Nous avons dit dans un précédent article comment, au Brésil et dans la Colombie, des espèces toutes nouvelles apparaissaient sur divers points, après l’incendie des grands bois ; quelque chose de semblable se voit aux Canaries. Des végétaux d’Europe, arrivés à la suite des soldats européens, ont opéré aussi leur conquête, et continuent encore aujourd’hui à repousser la population primitive.

« Les races de plantes indigènes, dit M. de Buch, disparaîtront entièrement comme ont disparu les Guanches, anciens habitans de l’île, et bientôt sur les lieux même, il sera aussi impossible d’avoir des renseignemens sur leurs espèces et les lieux qu’elles occupaient, qu’il l’est maintenant d’en avoir sur la langue du peuple courageux qui, il y a quatre siècles, habitait encore ce pays. »
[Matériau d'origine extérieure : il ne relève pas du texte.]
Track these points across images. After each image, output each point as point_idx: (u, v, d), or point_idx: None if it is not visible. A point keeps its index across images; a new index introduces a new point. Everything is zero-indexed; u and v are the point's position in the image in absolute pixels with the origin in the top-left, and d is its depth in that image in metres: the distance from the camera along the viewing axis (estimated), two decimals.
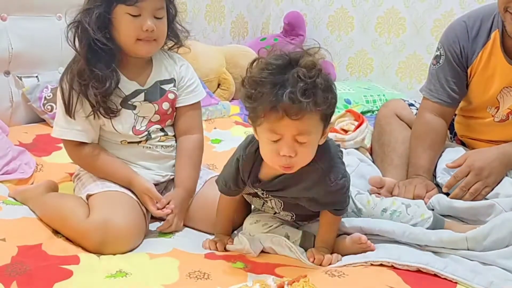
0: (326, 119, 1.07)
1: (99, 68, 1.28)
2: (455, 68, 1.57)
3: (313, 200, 1.18)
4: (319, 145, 1.10)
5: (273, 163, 1.09)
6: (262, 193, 1.22)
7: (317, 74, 1.02)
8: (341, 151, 1.23)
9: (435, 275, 1.11)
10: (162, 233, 1.34)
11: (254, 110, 1.05)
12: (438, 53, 1.61)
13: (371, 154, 1.85)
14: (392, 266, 1.14)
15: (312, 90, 1.01)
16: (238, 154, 1.19)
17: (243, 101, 1.07)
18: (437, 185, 1.55)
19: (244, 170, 1.18)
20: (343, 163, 1.19)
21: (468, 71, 1.57)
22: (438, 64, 1.60)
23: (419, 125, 1.62)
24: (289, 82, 1.00)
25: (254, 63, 1.07)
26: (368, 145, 1.88)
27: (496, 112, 1.56)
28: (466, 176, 1.43)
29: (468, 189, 1.42)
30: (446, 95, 1.59)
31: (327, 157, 1.14)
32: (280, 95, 1.00)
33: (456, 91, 1.59)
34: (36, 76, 2.04)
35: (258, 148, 1.14)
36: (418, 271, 1.13)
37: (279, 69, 1.02)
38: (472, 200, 1.40)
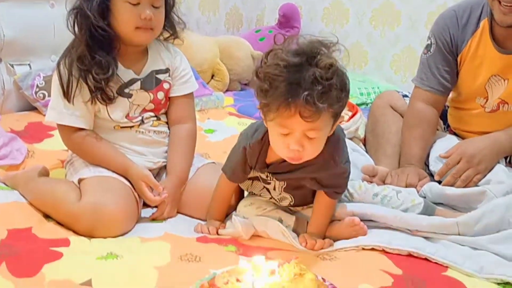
0: (336, 115, 1.08)
1: (100, 54, 1.29)
2: (446, 56, 1.59)
3: (316, 180, 1.19)
4: None
5: (282, 154, 1.11)
6: (267, 176, 1.22)
7: (334, 75, 1.01)
8: (345, 135, 1.24)
9: (426, 259, 1.12)
10: (154, 219, 1.33)
11: (266, 105, 1.05)
12: (429, 42, 1.62)
13: (364, 145, 1.86)
14: (383, 250, 1.15)
15: (328, 93, 1.00)
16: (245, 142, 1.19)
17: (256, 93, 1.07)
18: (430, 174, 1.56)
19: (251, 157, 1.18)
20: (346, 147, 1.20)
21: (458, 59, 1.59)
22: (429, 52, 1.61)
23: (411, 115, 1.63)
24: (306, 82, 0.99)
25: (270, 55, 1.06)
26: (362, 136, 1.89)
27: (486, 102, 1.57)
28: (458, 163, 1.44)
29: (460, 176, 1.42)
30: (437, 83, 1.60)
31: (333, 141, 1.14)
32: (295, 95, 0.99)
33: (447, 79, 1.60)
34: (28, 64, 2.02)
35: (264, 135, 1.15)
36: (409, 255, 1.13)
37: (296, 67, 1.01)
38: (464, 187, 1.41)
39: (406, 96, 1.80)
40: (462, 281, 1.04)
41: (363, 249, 1.16)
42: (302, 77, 0.99)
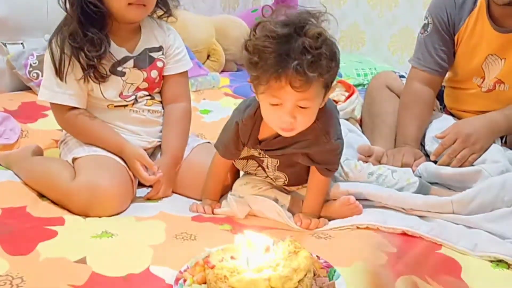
0: (327, 85, 1.08)
1: (92, 31, 1.27)
2: (443, 36, 1.58)
3: (308, 156, 1.19)
4: None
5: (274, 126, 1.11)
6: (260, 154, 1.22)
7: (323, 44, 1.01)
8: (339, 112, 1.23)
9: (420, 237, 1.12)
10: (149, 199, 1.33)
11: (257, 77, 1.04)
12: (426, 21, 1.61)
13: (360, 126, 1.85)
14: (378, 229, 1.15)
15: (318, 62, 1.00)
16: (237, 117, 1.19)
17: (246, 66, 1.06)
18: (426, 154, 1.56)
19: (244, 133, 1.18)
20: (340, 124, 1.20)
21: (455, 38, 1.58)
22: (426, 32, 1.60)
23: (407, 95, 1.62)
24: (295, 52, 0.99)
25: (258, 28, 1.05)
26: (358, 116, 1.88)
27: (482, 82, 1.56)
28: (454, 143, 1.44)
29: (455, 156, 1.42)
30: (434, 63, 1.59)
31: (326, 116, 1.14)
32: (285, 65, 0.99)
33: (443, 59, 1.59)
34: (21, 43, 2.00)
35: (256, 110, 1.14)
36: (404, 234, 1.13)
37: (285, 38, 1.00)
38: (459, 167, 1.41)
39: (403, 76, 1.79)
40: (456, 259, 1.05)
41: (358, 227, 1.16)
42: (291, 47, 0.99)
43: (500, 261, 1.06)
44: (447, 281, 0.97)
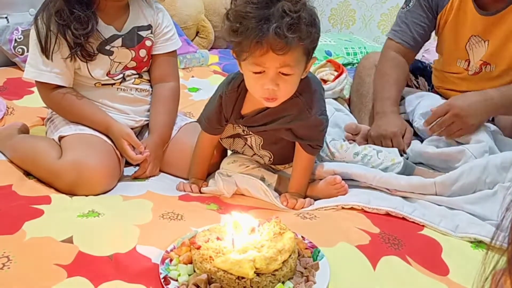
0: (308, 53, 1.08)
1: (79, 9, 1.24)
2: (424, 12, 1.60)
3: (292, 131, 1.19)
4: (301, 80, 1.11)
5: (257, 95, 1.11)
6: (244, 130, 1.22)
7: (302, 8, 1.02)
8: (323, 89, 1.24)
9: (403, 218, 1.14)
10: (136, 178, 1.34)
11: (238, 44, 1.04)
12: None
13: (349, 105, 1.85)
14: (362, 209, 1.17)
15: (297, 25, 1.01)
16: (221, 90, 1.19)
17: (227, 35, 1.06)
18: (415, 133, 1.57)
19: (227, 106, 1.18)
20: (324, 101, 1.20)
21: (438, 18, 1.59)
22: (407, 7, 1.63)
23: (384, 62, 1.65)
24: (275, 16, 1.00)
25: None
26: (347, 96, 1.88)
27: (468, 65, 1.56)
28: (445, 114, 1.42)
29: (446, 128, 1.42)
30: (410, 37, 1.62)
31: (309, 91, 1.15)
32: (265, 29, 0.99)
33: (420, 34, 1.62)
34: (6, 17, 1.96)
35: (240, 83, 1.15)
36: (387, 214, 1.15)
37: (264, 3, 1.01)
38: (446, 139, 1.42)
39: None
40: (438, 240, 1.07)
41: (343, 208, 1.18)
42: (271, 12, 1.00)
43: (480, 242, 1.08)
44: (427, 262, 0.99)
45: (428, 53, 2.34)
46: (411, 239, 1.06)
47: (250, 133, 1.23)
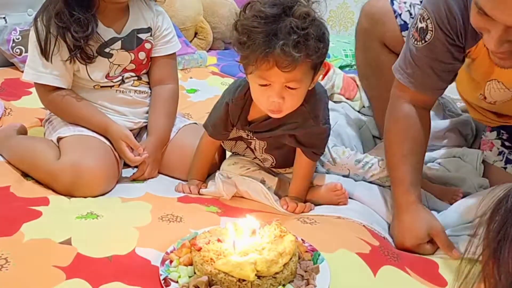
0: (316, 67, 1.08)
1: (78, 11, 1.24)
2: (448, 49, 1.11)
3: (295, 138, 1.19)
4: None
5: (263, 107, 1.11)
6: (248, 135, 1.22)
7: (310, 24, 1.01)
8: (328, 97, 1.23)
9: None
10: (135, 180, 1.33)
11: (245, 57, 1.05)
12: (423, 25, 1.11)
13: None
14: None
15: (305, 43, 1.00)
16: (227, 98, 1.19)
17: (235, 46, 1.06)
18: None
19: (234, 113, 1.18)
20: (328, 109, 1.20)
21: (466, 53, 1.13)
22: (423, 42, 1.12)
23: (394, 121, 1.21)
24: (282, 32, 0.99)
25: (247, 8, 1.05)
26: (338, 90, 1.88)
27: (484, 98, 1.25)
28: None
29: None
30: (430, 86, 1.16)
31: (314, 100, 1.15)
32: (272, 46, 0.99)
33: (444, 80, 1.16)
34: (4, 18, 1.95)
35: (247, 91, 1.15)
36: None
37: (272, 18, 1.00)
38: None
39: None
40: (435, 260, 1.06)
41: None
42: (279, 27, 0.99)
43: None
44: (426, 274, 0.99)
45: None
46: (409, 255, 1.07)
47: (254, 137, 1.22)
Les Espagnols, quand ils conquirent Ténériffe, trouvèrent trop long d’arracher les arbres de la famille des conifères, qui couvraient tout l’espace depuis les pentes jusqu’à la mer, ils les brûlèrent. La plupart des botanistes qui sont venus à Ténériffe, n’en ont pas une fois vu un seul pied, et il était réservé à M. Chr. Smith de prouver que ces bois étaient formés par une espèce très remarquable de pins.

À l’île de Fer, les bois en général ne s’avançaient pas aussi bas qu’à Ténériffe, mais ils couvraient toutes les hauteurs. « Le pays, dit Bontier, chapelain du sieur de Bethancourt, est très mauvais une lieue tout en tour par devers la mer ; mais sur le milieu du pays qui est moult haut, est beau pays et délectable ; et y sont les boccages grands et sont verds en toutes saisons, et y a des pins plus de cent mille, de quoi la plus grande partie sont si gros que deux hommes ne les sauraient embrasser, et y a des eaux en grand’-planté… »

Aujourd’hui que les arbres ont été abattus, les eaux sont devenues rares. À la vérité quelques auteurs ont prétendu qu’il en avait toujours été ainsi, et Dapper va jusqu’à dire qu’à l’époque de la conquête de l’île, les Européens, qui ne trouvaient d’eau nulle part, se voyaient menacés de mourir de soif. Suivant lui, ils allaient se retirer, lorsqu’une femme canarienne, par amour pour un des hommes de l’expédition, les conduisit vers l’arbre saint, que ses compatriotes avaient environné de branchages amoncelés, afin d’en dérober la connaissance aux étrangers.